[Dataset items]
↓
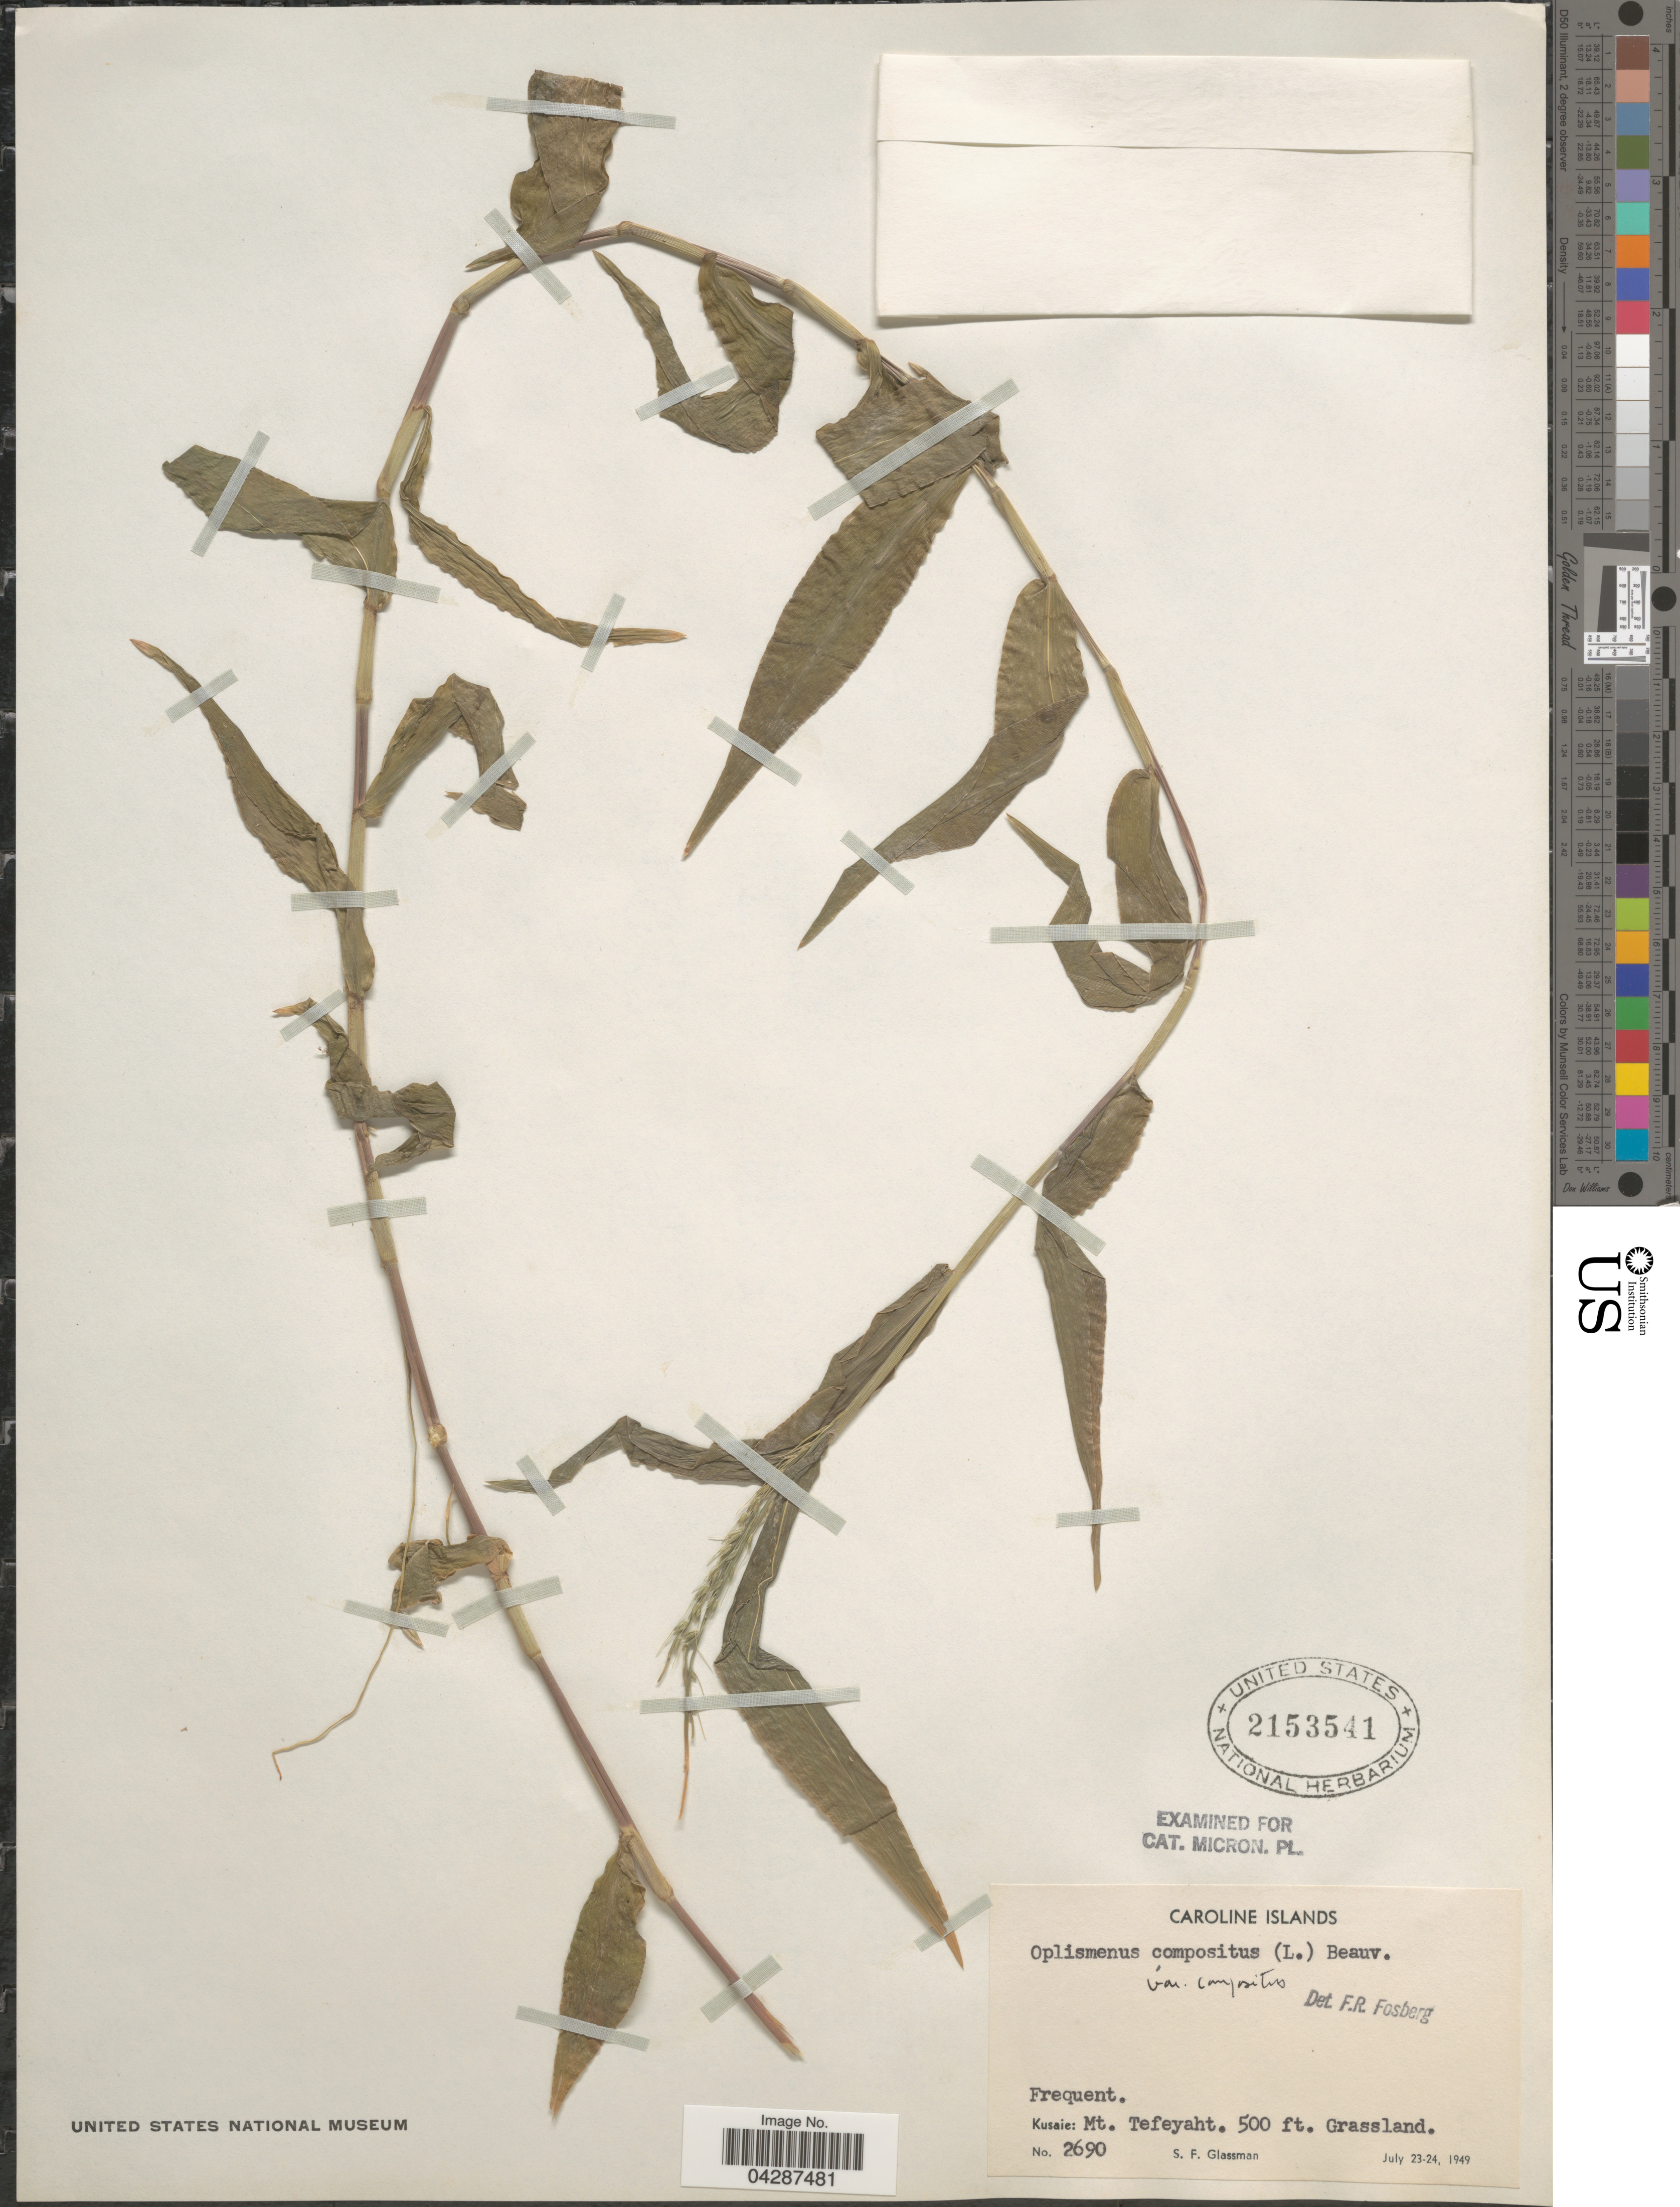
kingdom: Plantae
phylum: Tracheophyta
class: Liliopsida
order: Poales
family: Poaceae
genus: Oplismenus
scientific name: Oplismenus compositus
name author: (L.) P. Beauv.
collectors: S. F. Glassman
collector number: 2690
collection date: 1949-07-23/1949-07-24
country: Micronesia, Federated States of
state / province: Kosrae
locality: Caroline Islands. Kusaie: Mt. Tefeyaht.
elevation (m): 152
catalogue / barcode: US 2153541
↑
CHALLENGE: Rewrite the stretch from the line containing "genus: Oplismenus" through the end of the lines, replacing "collection date" with "date collected" and keeping everything else the same.

FULL SOLUTION:
genus: Oplismenus
scientific name: Oplismenus compositus
name author: (L.) P. Beauv.
collectors: S. F. Glassman
collector number: 2690
date collected: 1949-07-23/1949-07-24
country: Micronesia, Federated States of
state / province: Kosrae
locality: Caroline Islands. Kusaie: Mt. Tefeyaht.
elevation (m): 152
catalogue / barcode: US 2153541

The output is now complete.